● Document section:
# Calculation of an analyst question's thematic distinctness

## Analysts’ Questions When Peers Are Listening

Julia Haag, Christian Hofmann, Alexander Paulus, Nina Schwaiger, Thorsten Sellhorn<br>
*LMU Munich School of Management*

The following example depicts the calculation of our cosine modification score (*DistinctnessQ*) for selected analysts’ questions in [Microsoft’s Q3 2014 conference call](https://view.officeapps.live.com/op/view.aspx?src=https://c.s-microsoft.com/en-us/CMSFiles/Mi-crosoft_Q3_2014_Transcript.docx?version=8b1f52f4-9cbe-d8c2-4ee6-12083c154b2f) held on April 24, 2014. Below please find an excerpt of management presentation as the full version is multiple pages long. As indicated in Section 3, we consolidate all relevant speech portions from the management presentation and exclude stop words, non-informative word categories, and any word inflections. Subsequently, we calculate *DistinctnessQ* for each respective analyst question, which are also consolidated as well as equally preprocessed.

In [1]:
# Import of mandatory Python modules
import pandas as pd
import numpy as np
import nltk
import spacy
from nltk.tokenize import word_tokenize, sent_tokenize
from sklearn.feature_extraction.text import CountVectorizer
from sklearn.metrics.pairwise import cosine_similarity

# Loading of spacy nlp dictionary
nlp = spacy.load('en_core_web_sm', disable=['ner', 'parser'])

In the following, we define a tokenizer that includes the typical preprocessing steps which are also used by prior literature. To reduce the dimensionality of the overall text corpus, we exclude highly frequent words (“stop words”; see [Manela and Moreira [2017]](https://www.sciencedirect.com/science/article/abs/pii/S0304405X16301751)), word categories that do not contain any information with regard to the underlying research question (e.g., [Lee [2016]](https://meridian.allenpress.com/accounting-review/article-abstract/91/1/229/53572/Can-Investors-Detect-Managers-Lack-of-Spontaneity?redirectedFrom=fulltext)), and any word inflections by lemmatizing the words to their base form (e.g., [Li et al. [2021]](https://academic.oup.com/rfs/article/34/7/3265/5869446)).

In [2]:
# Definition of better tokenizer 
def tokenizer(text):
    doc = nlp(text)
    words = [token.lemma_ for token in doc if 
                 token.is_stop == False 
                 and token.is_punct == False
                 and (token.pos_ == "NOUN" 
                      or token.pos_ == "ADJ" 
                      or token.pos_ == "PROPN"

● Instruction A:
Copy the analyst-question distinctness page from "The following example" up to and including "as equally preprocessed.", word for word.

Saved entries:
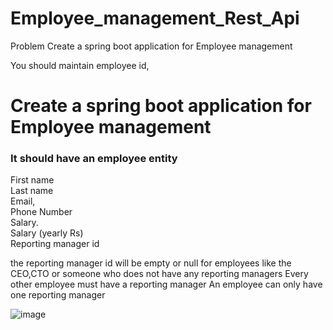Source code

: # Employee_management_Rest_Api


Problem
Create a spring boot application for Employee management





You should maintain employee id, 


<h1>Create a spring boot application for Employee management</h1>

<h3>It should have an employee entity</h3>


<p>First name<br> Last name<br> Email,<br> Phone Number <br> Salary. <br>Salary (yearly Rs)<br>Reporting manager id<br></p>






the reporting manager id will be empty or null for employees like the CEO,CTO or someone who does not have any reporting managers
Every other employee must have a reporting manager
An employee can only have one reporting manager


![image](https://user-images.githubusercontent.com/95843558/221270182-9afdc597-14ff-4b67-8c57-2fc82df91633.png)
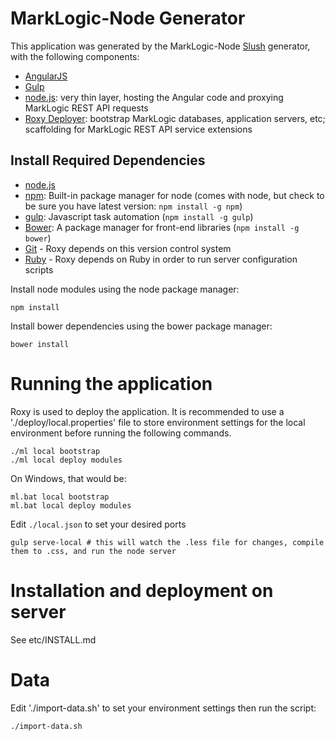 # MarkLogic-Node Generator

This application was generated by the MarkLogic-Node [Slush](https://github.com/klei/slush) generator, with the following components:

- [AngularJS](https://angularjs.org/)
- [Gulp](http://gulpjs.com/)
- [node.js](http://nodejs.org/): very thin layer, hosting the Angular code and proxying MarkLogic REST API requests
- [Roxy Deployer](https://github.com/marklogic/roxy): bootstrap MarkLogic databases, application servers, etc; scaffolding for MarkLogic REST API service extensions

## Install Required Dependencies

- [node.js](http://nodejs.org/download/)
- [npm](https://www.npmjs.com/): Built-in package manager for node (comes with
  node, but check to be sure you have latest version: `npm install -g npm`)
- [gulp](http://gulpjs.com/): Javascript task automation (`npm install -g
  gulp`)
- [Bower](http://bower.io/): A package manager for front-end libraries (`npm
  install -g bower`)
- [Git](https://git-scm.com/) - Roxy depends on this version control system
- [Ruby](https://www.ruby-lang.org/en/documentation/installation/) - Roxy
  depends on Ruby in order to run server configuration scripts


Install node modules using the node package manager:

    npm install


Install bower dependencies using the bower package manager:

    bower install

# Running the application

Roxy is used to deploy the application.  It is recommended to use a './deploy/local.properties' file
to store environment settings for the local environment before running the following commands.

    ./ml local bootstrap
    ./ml local deploy modules

On Windows, that would be:

    ml.bat local bootstrap
    ml.bat local deploy modules



Edit `./local.json` to set your desired ports

    gulp serve-local # this will watch the .less file for changes, compile them to .css, and run the node server


# Installation and deployment on server

See etc/INSTALL.md


# Data

Edit './import-data.sh' to set your environment settings then run the script:

    ./import-data.sh



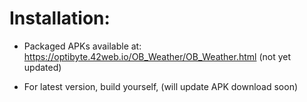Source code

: # Installation:

- Packaged APKs available at:  https://optibyte.42web.io/OB_Weather/OB_Weather.html (not yet updated)

- For latest version, build yourself, (will update APK download soon)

● Instruction B:
Rewrite the saved entries from their first line up to and including the line with "# MarkLogic-Node Generator", changing "spring boot" to "Spring Boot" and keeping everything else the same. Give only those lines, and leave the pictures out.

● Problem solution A:
The following example depicts the calculation of our cosine modification score (*DistinctnessQ*) for selected analysts’ questions in [Microsoft’s Q3 2014 conference call](https://view.officeapps.live.com/op/view.aspx?src=https://c.s-microsoft.com/en-us/CMSFiles/Mi-crosoft_Q3_2014_Transcript.docx?version=8b1f52f4-9cbe-d8c2-4ee6-12083c154b2f) held on April 24, 2014. Below please find an excerpt of management presentation as the full version is multiple pages long. As indicated in Section 3, we consolidate all relevant speech portions from the management presentation and exclude stop words, non-informative word categories, and any word inflections. Subsequently, we calculate *DistinctnessQ* for each respective analyst question, which are also consolidated as well as equally preprocessed.

● Problem solution B:
Source code

: # Employee_management_Rest_Api


Problem
Create a Spring Boot application for Employee management





You should maintain employee id, 


<h1>Create a Spring Boot application for Employee management</h1>

<h3>It should have an employee entity</h3>


<p>First name<br> Last name<br> Email,<br> Phone Number <br> Salary. <br>Salary (yearly Rs)<br>Reporting manager id<br></p>






the reporting manager id will be empty or null for employees like the CEO,CTO or someone who does not have any reporting managers
Every other employee must have a reporting manager
An employee can only have one reporting manager


![image](https://user-images.githubusercontent.com/95843558/221270182-9afdc597-14ff-4b67-8c57-2fc82df91633.png)
 # MarkLogic-Node Generator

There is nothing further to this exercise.